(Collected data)
========
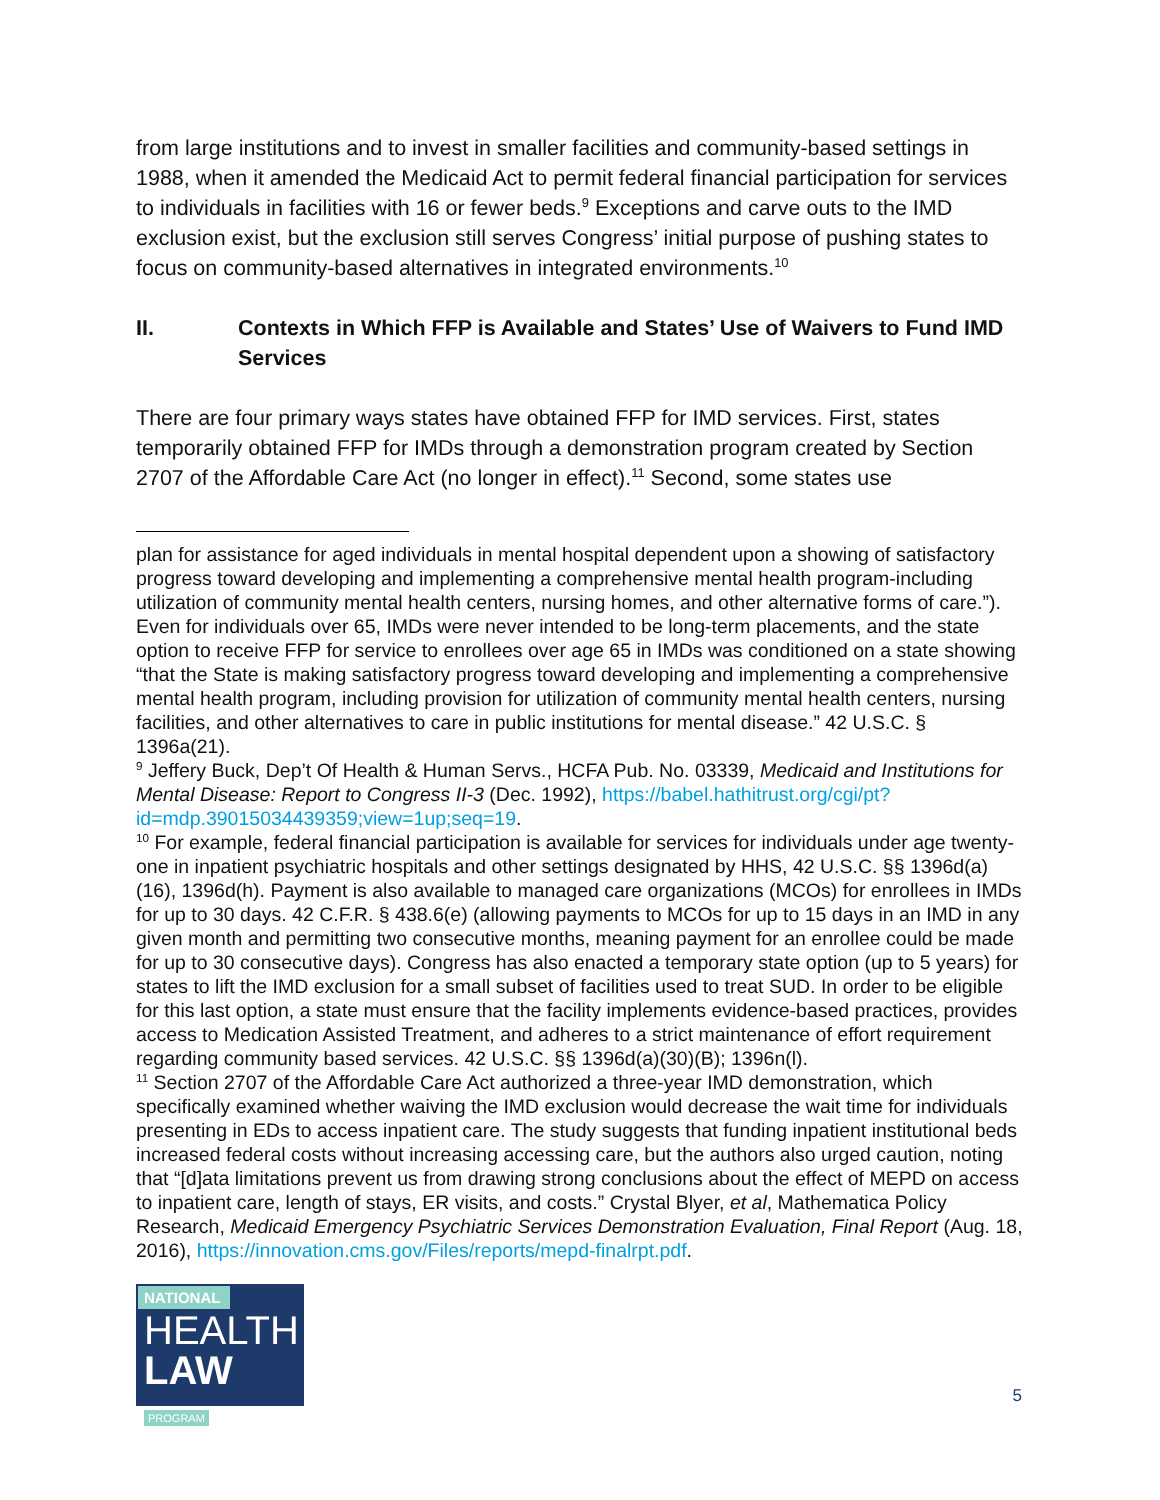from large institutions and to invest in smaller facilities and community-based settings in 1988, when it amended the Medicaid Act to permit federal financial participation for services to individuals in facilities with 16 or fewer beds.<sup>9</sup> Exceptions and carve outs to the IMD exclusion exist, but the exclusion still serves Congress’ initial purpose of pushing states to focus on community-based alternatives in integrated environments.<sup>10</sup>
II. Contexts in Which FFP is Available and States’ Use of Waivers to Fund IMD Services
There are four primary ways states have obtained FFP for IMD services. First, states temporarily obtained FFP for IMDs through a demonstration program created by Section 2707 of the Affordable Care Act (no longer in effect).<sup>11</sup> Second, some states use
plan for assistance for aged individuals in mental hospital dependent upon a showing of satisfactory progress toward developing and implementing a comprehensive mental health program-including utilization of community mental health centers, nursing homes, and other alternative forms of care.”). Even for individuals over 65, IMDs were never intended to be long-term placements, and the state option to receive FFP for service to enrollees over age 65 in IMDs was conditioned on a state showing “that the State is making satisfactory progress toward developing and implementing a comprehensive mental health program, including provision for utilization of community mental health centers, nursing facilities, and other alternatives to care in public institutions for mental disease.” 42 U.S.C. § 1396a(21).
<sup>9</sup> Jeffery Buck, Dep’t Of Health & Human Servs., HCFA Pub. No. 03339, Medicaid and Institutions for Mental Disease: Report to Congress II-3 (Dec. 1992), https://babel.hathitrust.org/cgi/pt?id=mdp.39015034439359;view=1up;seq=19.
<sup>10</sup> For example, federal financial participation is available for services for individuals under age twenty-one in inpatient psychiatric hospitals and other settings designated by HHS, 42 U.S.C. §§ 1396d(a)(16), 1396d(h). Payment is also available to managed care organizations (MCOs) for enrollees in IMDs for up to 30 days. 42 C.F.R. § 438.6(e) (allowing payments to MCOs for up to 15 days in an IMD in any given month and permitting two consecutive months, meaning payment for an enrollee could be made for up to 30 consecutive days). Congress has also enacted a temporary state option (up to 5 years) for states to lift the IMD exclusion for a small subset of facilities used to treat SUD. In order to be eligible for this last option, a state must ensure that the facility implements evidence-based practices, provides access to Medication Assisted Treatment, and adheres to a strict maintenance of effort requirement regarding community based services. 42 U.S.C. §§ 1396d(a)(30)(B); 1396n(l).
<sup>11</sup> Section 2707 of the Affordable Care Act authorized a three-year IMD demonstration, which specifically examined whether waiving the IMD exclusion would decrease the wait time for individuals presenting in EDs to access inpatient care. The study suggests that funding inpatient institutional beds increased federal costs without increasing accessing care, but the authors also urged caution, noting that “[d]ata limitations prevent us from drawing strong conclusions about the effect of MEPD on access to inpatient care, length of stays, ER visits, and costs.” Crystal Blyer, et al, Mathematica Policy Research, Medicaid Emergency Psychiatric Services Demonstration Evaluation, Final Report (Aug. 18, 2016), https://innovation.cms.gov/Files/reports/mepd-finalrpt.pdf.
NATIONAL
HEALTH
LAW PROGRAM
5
========
- TRY IT -
Every line in the records is to be retyped exactly as it stands; the pictures stay out.

- ANSWER TO THIS EXERCISE -
from large institutions and to invest in smaller facilities and community-based settings in 1988, when it amended the Medicaid Act to permit federal financial participation for services to individuals in facilities with 16 or fewer beds.<sup>9</sup> Exceptions and carve outs to the IMD exclusion exist, but the exclusion still serves Congress’ initial purpose of pushing states to focus on community-based alternatives in integrated environments.<sup>10</sup>
II. Contexts in Which FFP is Available and States’ Use of Waivers to Fund IMD Services
There are four primary ways states have obtained FFP for IMD services. First, states temporarily obtained FFP for IMDs through a demonstration program created by Section 2707 of the Affordable Care Act (no longer in effect).<sup>11</sup> Second, some states use
plan for assistance for aged individuals in mental hospital dependent upon a showing of satisfactory progress toward developing and implementing a comprehensive mental health program-including utilization of community mental health centers, nursing homes, and other alternative forms of care.”). Even for individuals over 65, IMDs were never intended to be long-term placements, and the state option to receive FFP for service to enrollees over age 65 in IMDs was conditioned on a state showing “that the State is making satisfactory progress toward developing and implementing a comprehensive mental health program, including provision for utilization of community mental health centers, nursing facilities, and other alternatives to care in public institutions for mental disease.” 42 U.S.C. § 1396a(21).
<sup>9</sup> Jeffery Buck, Dep’t Of Health & Human Servs., HCFA Pub. No. 03339, Medicaid and Institutions for Mental Disease: Report to Congress II-3 (Dec. 1992), https://babel.hathitrust.org/cgi/pt?id=mdp.39015034439359;view=1up;seq=19.
<sup>10</sup> For example, federal financial participation is available for services for individuals under age twenty-one in inpatient psychiatric hospitals and other settings designated by HHS, 42 U.S.C. §§ 1396d(a)(16), 1396d(h). Payment is also available to managed care organizations (MCOs) for enrollees in IMDs for up to 30 days. 42 C.F.R. § 438.6(e) (allowing payments to MCOs for up to 15 days in an IMD in any given month and permitting two consecutive months, meaning payment for an enrollee could be made for up to 30 consecutive days). Congress has also enacted a temporary state option (up to 5 years) for states to lift the IMD exclusion for a small subset of facilities used to treat SUD. In order to be eligible for this last option, a state must ensure that the facility implements evidence-based practices, provides access to Medication Assisted Treatment, and adheres to a strict maintenance of effort requirement regarding community based services. 42 U.S.C. §§ 1396d(a)(30)(B); 1396n(l).
<sup>11</sup> Section 2707 of the Affordable Care Act authorized a three-year IMD demonstration, which specifically examined whether waiving the IMD exclusion would decrease the wait time for individuals presenting in EDs to access inpatient care. The study suggests that funding inpatient institutional beds increased federal costs without increasing accessing care, but the authors also urged caution, noting that “[d]ata limitations prevent us from drawing strong conclusions about the effect of MEPD on access to inpatient care, length of stays, ER visits, and costs.” Crystal Blyer, et al, Mathematica Policy Research, Medicaid Emergency Psychiatric Services Demonstration Evaluation, Final Report (Aug. 18, 2016), https://innovation.cms.gov/Files/reports/mepd-finalrpt.pdf.
NATIONAL
HEALTH
LAW PROGRAM
5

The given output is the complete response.